§ What is required
Restate verbatim the span of lines below between the line with "Page size: 1241x1754." and the line with "List each element's", including those two lines, and only that span.

:: Task material ::

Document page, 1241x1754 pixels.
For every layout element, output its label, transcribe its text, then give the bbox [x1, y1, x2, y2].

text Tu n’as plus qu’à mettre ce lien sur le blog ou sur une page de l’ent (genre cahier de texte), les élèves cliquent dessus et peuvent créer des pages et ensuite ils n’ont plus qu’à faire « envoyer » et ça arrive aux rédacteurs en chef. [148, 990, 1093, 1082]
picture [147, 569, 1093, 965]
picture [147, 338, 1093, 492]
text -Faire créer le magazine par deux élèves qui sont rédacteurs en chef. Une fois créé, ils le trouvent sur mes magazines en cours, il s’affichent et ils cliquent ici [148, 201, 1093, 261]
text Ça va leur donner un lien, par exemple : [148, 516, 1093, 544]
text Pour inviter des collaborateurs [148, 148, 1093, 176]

:::
:: Task material ::

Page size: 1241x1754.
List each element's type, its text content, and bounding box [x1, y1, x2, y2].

:::

§ Response to this exercise
Page size: 1241x1754.
List each element's type, its text content, and bounding box [x1, y1, x2, y2].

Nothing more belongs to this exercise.